So as it says logistic regression extends the idea of linear regression right so where
the Y is categorical. We have already discussed. So it is used applications such as where,
what are the applications? First is to classify the customers as returning or non-returning.
For example, a bank classifies whether the person after let us say giving some kind of
a service or some kind of a benefit, are they again coming back to the bank or they are
not coming back to the bank. Or let us say a company wants to see whether
after giving a sales promotion whether the customers are returning back to the company
or they are not coming back to the company right. So in such a condition it helps to
classify right. Finding factors that differentiate between male and female top executives so
profiling. So sometimes you need to understand what are the differences between the male
and female top executives. So you are profiling the factors right which
helps in differentiating them. The third for example another classification method, predicting
the approval or disapproval of a loan. So suppose there is a person who has come for
a loan, should you approve the loan or should you disapprove the loan. Now on what basis
will you do? Based on some information such as credit scores which may be based on your
income, your past performance, your let us say age, your stay where you stay right, your
ownership of property, etc right. So we deal only with the binary dependent
variable having two possible classes. So generally we will talk about the binary logistic regression
right. Binary logistic regression which is the logistic regression we are talking about.
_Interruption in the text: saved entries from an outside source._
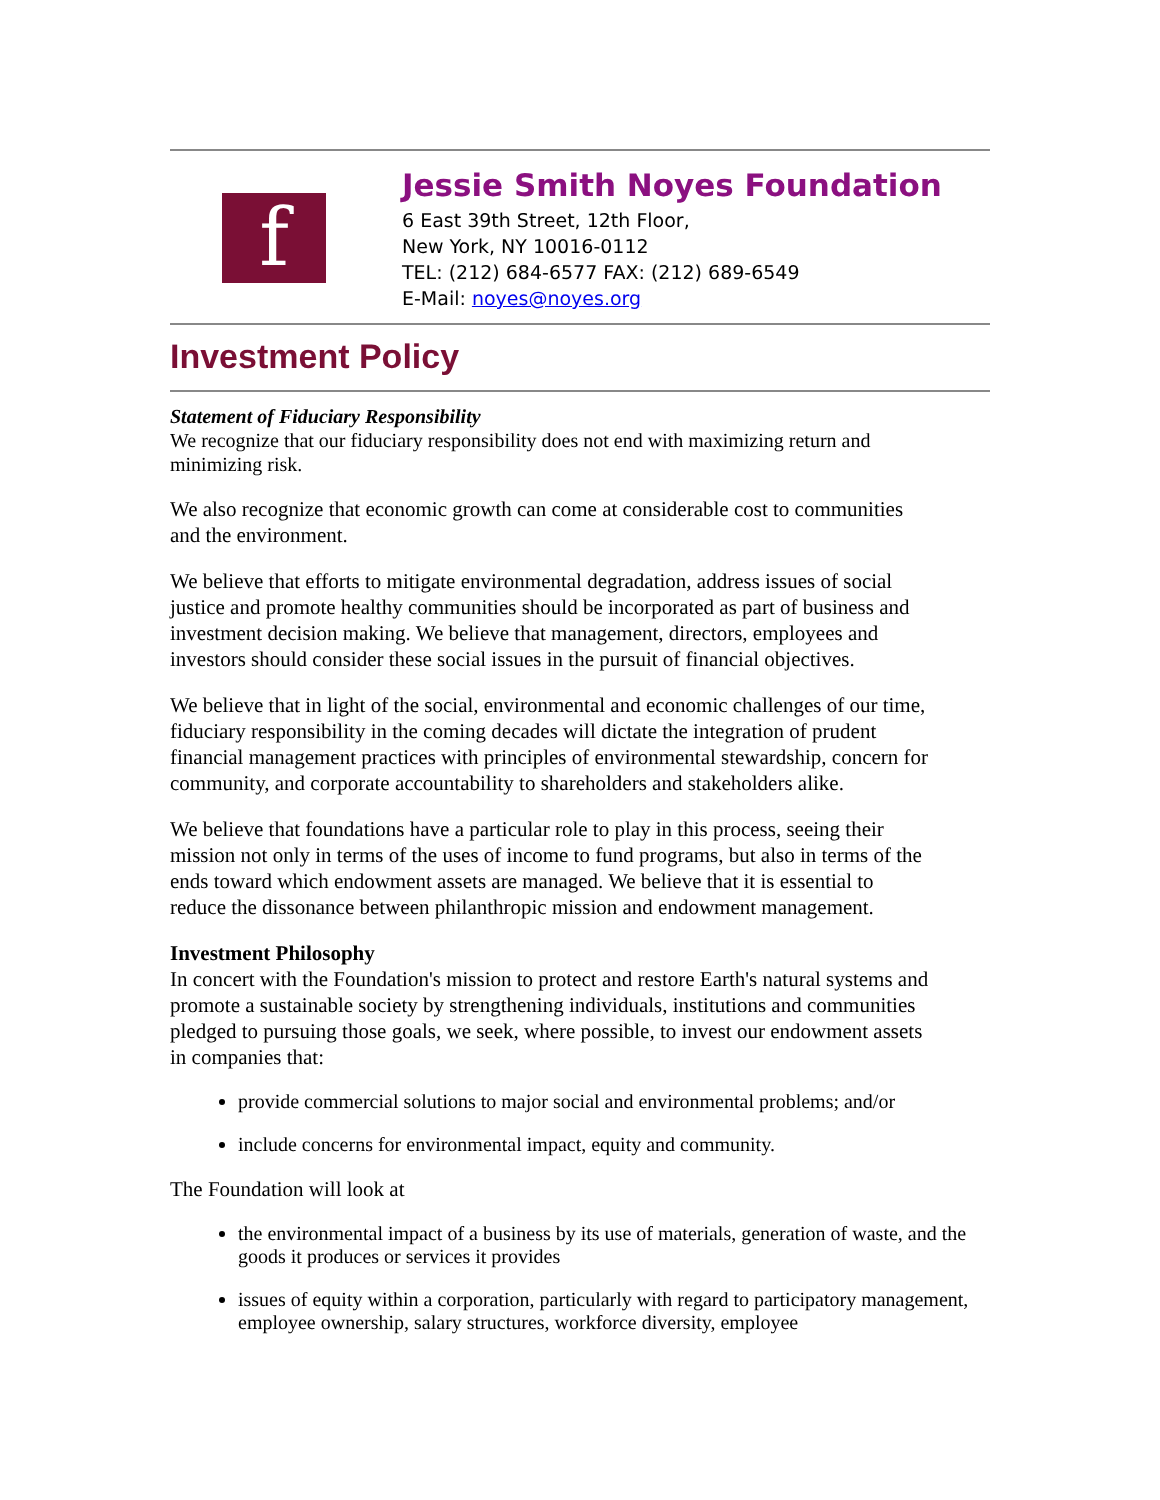f
Jessie Smith Noyes Foundation
6 East 39th Street, 12th Floor,
New York, NY 10016-0112
TEL: (212) 684-6577 FAX: (212) 689-6549
E-Mail: noyes@noyes.org
Investment Policy
Statement of Fiduciary Responsibility
We recognize that our fiduciary responsibility does not end with maximizing return and minimizing risk.
We also recognize that economic growth can come at considerable cost to communities and the environment.
We believe that efforts to mitigate environmental degradation, address issues of social justice and promote healthy communities should be incorporated as part of business and investment decision making. We believe that management, directors, employees and investors should consider these social issues in the pursuit of financial objectives.
We believe that in light of the social, environmental and economic challenges of our time, fiduciary responsibility in the coming decades will dictate the integration of prudent financial management practices with principles of environmental stewardship, concern for community, and corporate accountability to shareholders and stakeholders alike.
We believe that foundations have a particular role to play in this process, seeing their mission not only in terms of the uses of income to fund programs, but also in terms of the ends toward which endowment assets are managed. We believe that it is essential to reduce the dissonance between philanthropic mission and endowment management.
Investment Philosophy
In concert with the Foundation's mission to protect and restore Earth's natural systems and promote a sustainable society by strengthening individuals, institutions and communities pledged to pursuing those goals, we seek, where possible, to invest our endowment assets in companies that:
provide commercial solutions to major social and environmental problems; and/or
include concerns for environmental impact, equity and community.
The Foundation will look at
the environmental impact of a business by its use of materials, generation of waste, and the goods it produces or services it provides
issues of equity within a corporation, particularly with regard to participatory management, employee ownership, salary structures, workforce diversity, employee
Generally, when we talk about logistic regression we talk about the binary logistics. Although,
there is another method called the multinomial logistic regression. But we are not talking about it, the only
difference is that besides the binary and the multinomial that in the multinomial you
have more than 2 levels instead of 0 and 1 let us say as I said about you know high,
medium, low. So there were 3 classes right, so there it is a multinomial logistic but
suppose you have only two classes, approval or rejection of a loan for example entry to
a college or you know disqualifying the candidate. So such kind of cases where there are only
two options, we will use a binary logistic. When you have more than two options, we will
have the multinomial logistic okay. So for example let us see some cases, success failure,
Y can assume two values one is success, failure; buy, do not buy; defaulter, not a defaulter;
will the patient survive or will he die. Now there are only two options either he will
survive or he will die, there cannot be third option right. So you may include a third option like for
example somebody will say coma but then also that is a survival. So we code the values
of Y as 0 and 1, so anything you can take 0 and anything you can take 1. So suppose
I take failure as 0 and success as 1, it does not matter or if I take success as 0 or failure
as 1 it does not matter right. We may choose to convert sometimes you can also do with
some continuous data. For example, let us say you have a data where
the original income of people is known to you right. So for tax for example the government
for tax benefits, so what it does, it says divided the people into different income brackets
right. So bracket A is somebody maybe I am just giving example above let us say 10 lakhs
per month, bracket B is somebody from 5 lakhs to 10 lakhs or bracket C is somebody in between
0 to 5 lakhs. So this is like 3 different classes being
made right so 1, 2, 3 so right so you can may convert continuous data’s also into
such categories and run a logistic regression right.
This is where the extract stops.